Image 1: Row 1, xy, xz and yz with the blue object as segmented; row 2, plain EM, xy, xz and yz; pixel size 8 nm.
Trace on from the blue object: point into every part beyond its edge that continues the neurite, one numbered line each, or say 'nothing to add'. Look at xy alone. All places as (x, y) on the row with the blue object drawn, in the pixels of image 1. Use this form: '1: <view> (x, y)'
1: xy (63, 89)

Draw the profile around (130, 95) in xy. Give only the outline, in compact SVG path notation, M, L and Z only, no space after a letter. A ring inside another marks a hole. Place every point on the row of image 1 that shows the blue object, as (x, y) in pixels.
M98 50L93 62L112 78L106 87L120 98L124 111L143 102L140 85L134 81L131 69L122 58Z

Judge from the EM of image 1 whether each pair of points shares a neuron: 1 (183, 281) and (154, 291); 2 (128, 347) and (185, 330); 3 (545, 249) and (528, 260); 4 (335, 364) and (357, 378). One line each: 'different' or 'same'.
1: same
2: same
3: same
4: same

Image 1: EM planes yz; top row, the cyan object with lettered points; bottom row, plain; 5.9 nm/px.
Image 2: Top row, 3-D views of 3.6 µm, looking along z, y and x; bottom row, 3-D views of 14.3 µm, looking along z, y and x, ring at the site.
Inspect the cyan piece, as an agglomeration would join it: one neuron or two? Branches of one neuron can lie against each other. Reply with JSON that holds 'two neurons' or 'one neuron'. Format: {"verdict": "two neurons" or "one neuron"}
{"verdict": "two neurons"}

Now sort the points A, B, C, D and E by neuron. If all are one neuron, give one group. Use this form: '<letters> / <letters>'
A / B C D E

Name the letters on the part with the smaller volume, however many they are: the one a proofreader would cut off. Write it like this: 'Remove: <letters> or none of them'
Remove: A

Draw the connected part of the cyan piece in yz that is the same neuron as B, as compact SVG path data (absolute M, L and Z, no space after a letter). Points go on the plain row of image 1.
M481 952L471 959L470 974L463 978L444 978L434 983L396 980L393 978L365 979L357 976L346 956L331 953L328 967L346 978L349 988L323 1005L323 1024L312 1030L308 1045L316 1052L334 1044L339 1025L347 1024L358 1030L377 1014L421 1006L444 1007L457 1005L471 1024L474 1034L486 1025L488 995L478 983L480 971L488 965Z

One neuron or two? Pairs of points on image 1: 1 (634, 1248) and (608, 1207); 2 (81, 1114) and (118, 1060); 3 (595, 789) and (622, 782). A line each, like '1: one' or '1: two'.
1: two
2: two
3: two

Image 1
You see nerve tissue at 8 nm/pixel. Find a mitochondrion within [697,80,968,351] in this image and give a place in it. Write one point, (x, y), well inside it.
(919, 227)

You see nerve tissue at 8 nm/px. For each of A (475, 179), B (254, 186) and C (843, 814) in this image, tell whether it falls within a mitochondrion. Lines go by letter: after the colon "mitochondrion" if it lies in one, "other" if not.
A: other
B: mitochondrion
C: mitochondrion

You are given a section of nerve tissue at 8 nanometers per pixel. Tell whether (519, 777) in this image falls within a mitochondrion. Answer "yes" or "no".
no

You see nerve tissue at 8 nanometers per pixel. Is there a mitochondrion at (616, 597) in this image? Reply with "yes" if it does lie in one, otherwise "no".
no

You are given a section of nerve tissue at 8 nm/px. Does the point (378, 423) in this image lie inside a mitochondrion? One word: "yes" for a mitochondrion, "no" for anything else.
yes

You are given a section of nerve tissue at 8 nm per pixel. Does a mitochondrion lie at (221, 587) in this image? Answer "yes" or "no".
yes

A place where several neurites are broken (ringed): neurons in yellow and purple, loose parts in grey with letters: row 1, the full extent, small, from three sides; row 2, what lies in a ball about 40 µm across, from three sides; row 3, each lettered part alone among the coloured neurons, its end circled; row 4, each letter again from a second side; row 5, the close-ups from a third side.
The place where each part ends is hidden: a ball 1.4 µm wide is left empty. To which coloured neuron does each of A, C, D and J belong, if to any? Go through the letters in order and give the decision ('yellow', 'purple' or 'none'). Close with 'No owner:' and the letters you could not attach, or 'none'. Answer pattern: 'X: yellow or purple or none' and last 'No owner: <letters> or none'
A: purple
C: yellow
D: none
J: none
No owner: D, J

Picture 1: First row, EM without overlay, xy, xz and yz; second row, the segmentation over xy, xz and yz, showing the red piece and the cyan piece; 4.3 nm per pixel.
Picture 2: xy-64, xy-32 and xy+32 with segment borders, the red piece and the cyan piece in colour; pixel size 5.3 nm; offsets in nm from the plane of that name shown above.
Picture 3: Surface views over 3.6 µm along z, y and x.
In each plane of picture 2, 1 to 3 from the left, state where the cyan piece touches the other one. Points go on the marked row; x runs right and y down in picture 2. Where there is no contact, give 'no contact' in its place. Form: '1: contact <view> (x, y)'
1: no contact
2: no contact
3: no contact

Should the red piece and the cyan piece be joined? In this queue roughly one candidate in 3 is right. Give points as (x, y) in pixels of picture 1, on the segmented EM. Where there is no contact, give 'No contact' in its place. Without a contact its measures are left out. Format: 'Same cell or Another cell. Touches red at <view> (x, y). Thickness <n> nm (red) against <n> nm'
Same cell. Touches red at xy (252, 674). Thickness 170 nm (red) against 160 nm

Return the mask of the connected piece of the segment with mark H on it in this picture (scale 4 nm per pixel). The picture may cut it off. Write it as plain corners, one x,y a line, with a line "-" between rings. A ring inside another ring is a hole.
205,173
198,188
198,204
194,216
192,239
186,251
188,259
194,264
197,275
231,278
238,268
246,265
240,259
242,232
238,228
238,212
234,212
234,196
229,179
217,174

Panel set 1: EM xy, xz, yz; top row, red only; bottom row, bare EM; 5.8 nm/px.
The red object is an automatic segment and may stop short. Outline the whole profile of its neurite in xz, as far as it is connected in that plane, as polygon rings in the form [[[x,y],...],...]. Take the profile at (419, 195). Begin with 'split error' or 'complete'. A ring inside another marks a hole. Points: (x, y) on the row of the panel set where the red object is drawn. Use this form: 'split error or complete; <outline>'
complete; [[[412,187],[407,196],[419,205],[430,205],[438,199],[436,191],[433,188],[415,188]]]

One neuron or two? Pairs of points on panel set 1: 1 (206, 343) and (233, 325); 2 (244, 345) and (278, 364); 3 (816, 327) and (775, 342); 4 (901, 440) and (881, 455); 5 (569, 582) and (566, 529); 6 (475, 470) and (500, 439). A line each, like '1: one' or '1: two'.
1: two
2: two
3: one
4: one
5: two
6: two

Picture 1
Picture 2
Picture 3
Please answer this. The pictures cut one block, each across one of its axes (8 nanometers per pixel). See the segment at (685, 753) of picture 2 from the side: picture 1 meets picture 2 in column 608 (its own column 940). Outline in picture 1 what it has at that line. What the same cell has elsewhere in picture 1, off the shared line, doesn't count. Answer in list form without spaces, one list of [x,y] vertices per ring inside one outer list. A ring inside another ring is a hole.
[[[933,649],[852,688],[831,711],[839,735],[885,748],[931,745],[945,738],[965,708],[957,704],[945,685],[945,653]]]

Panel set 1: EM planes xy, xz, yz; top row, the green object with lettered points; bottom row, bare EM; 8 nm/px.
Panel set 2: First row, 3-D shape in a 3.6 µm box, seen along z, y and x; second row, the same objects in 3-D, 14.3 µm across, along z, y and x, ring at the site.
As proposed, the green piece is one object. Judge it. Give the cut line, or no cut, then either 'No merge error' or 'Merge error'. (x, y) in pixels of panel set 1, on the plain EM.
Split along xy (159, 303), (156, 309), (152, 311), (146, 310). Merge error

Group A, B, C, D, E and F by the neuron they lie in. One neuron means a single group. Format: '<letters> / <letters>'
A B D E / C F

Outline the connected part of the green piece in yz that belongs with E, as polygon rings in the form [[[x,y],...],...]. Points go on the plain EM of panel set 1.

━━━━━━━━━━━━━━━━━━━━━━━━━━━━━━

• Task instructions
Retype the whole listing above exactly.

• Answer box
Image 1: Row 1, xy, xz and yz with the blue object as segmented; row 2, plain EM, xy, xz and yz; pixel size 8 nm.
Trace on from the blue object: point into every part beyond its edge that continues the neurite, one numbered line each, or say 'nothing to add'. Look at xy alone. All places as (x, y) on the row with the blue object drawn, in the pixels of image 1. Use this form: '1: <view> (x, y)'
1: xy (63, 89)

Draw the profile around (130, 95) in xy. Give only the outline, in compact SVG path notation, M, L and Z only, no space after a letter. A ring inside another marks a hole. Place every point on the row of image 1 that shows the blue object, as (x, y) in pixels.
M98 50L93 62L112 78L106 87L120 98L124 111L143 102L140 85L134 81L131 69L122 58Z

Judge from the EM of image 1 whether each pair of points shares a neuron: 1 (183, 281) and (154, 291); 2 (128, 347) and (185, 330); 3 (545, 249) and (528, 260); 4 (335, 364) and (357, 378). One line each: 'different' or 'same'.
1: same
2: same
3: same
4: same

Image 1: EM planes yz; top row, the cyan object with lettered points; bottom row, plain; 5.9 nm/px.
Image 2: Top row, 3-D views of 3.6 µm, looking along z, y and x; bottom row, 3-D views of 14.3 µm, looking along z, y and x, ring at the site.
Inspect the cyan piece, as an agglomeration would join it: one neuron or two? Branches of one neuron can lie against each other. Reply with JSON that holds 'two neurons' or 'one neuron'. Format: {"verdict": "two neurons" or "one neuron"}
{"verdict": "two neurons"}

Now sort the points A, B, C, D and E by neuron. If all are one neuron, give one group. Use this form: '<letters> / <letters>'
A / B C D E

Name the letters on the part with the smaller volume, however many they are: the one a proofreader would cut off. Write it like this: 'Remove: <letters> or none of them'
Remove: A

Draw the connected part of the cyan piece in yz that is the same neuron as B, as compact SVG path data (absolute M, L and Z, no space after a letter). Points go on the plain row of image 1.
M481 952L471 959L470 974L463 978L444 978L434 983L396 980L393 978L365 979L357 976L346 956L331 953L328 967L346 978L349 988L323 1005L323 1024L312 1030L308 1045L316 1052L334 1044L339 1025L347 1024L358 1030L377 1014L421 1006L444 1007L457 1005L471 1024L474 1034L486 1025L488 995L478 983L480 971L488 965Z

One neuron or two? Pairs of points on image 1: 1 (634, 1248) and (608, 1207); 2 (81, 1114) and (118, 1060); 3 (595, 789) and (622, 782). A line each, like '1: one' or '1: two'.
1: two
2: two
3: two

Image 1
You see nerve tissue at 8 nm/pixel. Find a mitochondrion within [697,80,968,351] in this image and give a place in it. Write one point, (x, y), well inside it.
(919, 227)

You see nerve tissue at 8 nm/px. For each of A (475, 179), B (254, 186) and C (843, 814) in this image, tell whether it falls within a mitochondrion. Lines go by letter: after the colon "mitochondrion" if it lies in one, "other" if not.
A: other
B: mitochondrion
C: mitochondrion

You are given a section of nerve tissue at 8 nanometers per pixel. Tell whether (519, 777) in this image falls within a mitochondrion. Answer "yes" or "no".
no

You see nerve tissue at 8 nanometers per pixel. Is there a mitochondrion at (616, 597) in this image? Reply with "yes" if it does lie in one, otherwise "no".
no

You are given a section of nerve tissue at 8 nm/px. Does the point (378, 423) in this image lie inside a mitochondrion? One word: "yes" for a mitochondrion, "no" for anything else.
yes

You are given a section of nerve tissue at 8 nm per pixel. Does a mitochondrion lie at (221, 587) in this image? Answer "yes" or "no".
yes

A place where several neurites are broken (ringed): neurons in yellow and purple, loose parts in grey with letters: row 1, the full extent, small, from three sides; row 2, what lies in a ball about 40 µm across, from three sides; row 3, each lettered part alone among the coloured neurons, its end circled; row 4, each letter again from a second side; row 5, the close-ups from a third side.
The place where each part ends is hidden: a ball 1.4 µm wide is left empty. To which coloured neuron does each of A, C, D and J belong, if to any? Go through the letters in order and give the decision ('yellow', 'purple' or 'none'). Close with 'No owner:' and the letters you could not attach, or 'none'. Answer pattern: 'X: yellow or purple or none' and last 'No owner: <letters> or none'
A: purple
C: yellow
D: none
J: none
No owner: D, J

Picture 1: First row, EM without overlay, xy, xz and yz; second row, the segmentation over xy, xz and yz, showing the red piece and the cyan piece; 4.3 nm per pixel.
Picture 2: xy-64, xy-32 and xy+32 with segment borders, the red piece and the cyan piece in colour; pixel size 5.3 nm; offsets in nm from the plane of that name shown above.
Picture 3: Surface views over 3.6 µm along z, y and x.
In each plane of picture 2, 1 to 3 from the left, state where the cyan piece touches the other one. Points go on the marked row; x runs right and y down in picture 2. Where there is no contact, give 'no contact' in its place. Form: '1: contact <view> (x, y)'
1: no contact
2: no contact
3: no contact

Should the red piece and the cyan piece be joined? In this queue roughly one candidate in 3 is right. Give points as (x, y) in pixels of picture 1, on the segmented EM. Where there is no contact, give 'No contact' in its place. Without a contact its measures are left out. Format: 'Same cell or Another cell. Touches red at <view> (x, y). Thickness <n> nm (red) against <n> nm'
Same cell. Touches red at xy (252, 674). Thickness 170 nm (red) against 160 nm

Return the mask of the connected piece of the segment with mark H on it in this picture (scale 4 nm per pixel). The picture may cut it off. Write it as plain corners, one x,y a line, with a line "-" between rings. A ring inside another ring is a hole.
205,173
198,188
198,204
194,216
192,239
186,251
188,259
194,264
197,275
231,278
238,268
246,265
240,259
242,232
238,228
238,212
234,212
234,196
229,179
217,174

Panel set 1: EM xy, xz, yz; top row, red only; bottom row, bare EM; 5.8 nm/px.
The red object is an automatic segment and may stop short. Outline the whole profile of its neurite in xz, as far as it is connected in that plane, as polygon rings in the form [[[x,y],...],...]. Take the profile at (419, 195). Begin with 'split error' or 'complete'. A ring inside another marks a hole. Points: (x, y) on the row of the panel set where the red object is drawn. Use this form: 'split error or complete; <outline>'
complete; [[[412,187],[407,196],[419,205],[430,205],[438,199],[436,191],[433,188],[415,188]]]

One neuron or two? Pairs of points on panel set 1: 1 (206, 343) and (233, 325); 2 (244, 345) and (278, 364); 3 (816, 327) and (775, 342); 4 (901, 440) and (881, 455); 5 (569, 582) and (566, 529); 6 (475, 470) and (500, 439). A line each, like '1: one' or '1: two'.
1: two
2: two
3: one
4: one
5: two
6: two

Picture 1
Picture 2
Picture 3
Please answer this. The pictures cut one block, each across one of its axes (8 nanometers per pixel). See the segment at (685, 753) of picture 2 from the side: picture 1 meets picture 2 in column 608 (its own column 940). Outline in picture 1 what it has at that line. What the same cell has elsewhere in picture 1, off the shared line, doesn't count. Answer in list form without spaces, one list of [x,y] vertices per ring inside one outer list. A ring inside another ring is a hole.
[[[933,649],[852,688],[831,711],[839,735],[885,748],[931,745],[945,738],[965,708],[957,704],[945,685],[945,653]]]

Panel set 1: EM planes xy, xz, yz; top row, the green object with lettered points; bottom row, bare EM; 8 nm/px.
Panel set 2: First row, 3-D shape in a 3.6 µm box, seen along z, y and x; second row, the same objects in 3-D, 14.3 µm across, along z, y and x, ring at the site.
As proposed, the green piece is one object. Judge it. Give the cut line, or no cut, then either 'No merge error' or 'Merge error'. (x, y) in pixels of panel set 1, on the plain EM.
Split along xy (159, 303), (156, 309), (152, 311), (146, 310). Merge error

Group A, B, C, D, E and F by the neuron they lie in. One neuron means a single group. Format: '<letters> / <letters>'
A B D E / C F

Outline the connected part of the green piece in yz that belongs with E, as polygon rings in the form [[[x,y],...],...]. Points go on the plain EM of panel set 1.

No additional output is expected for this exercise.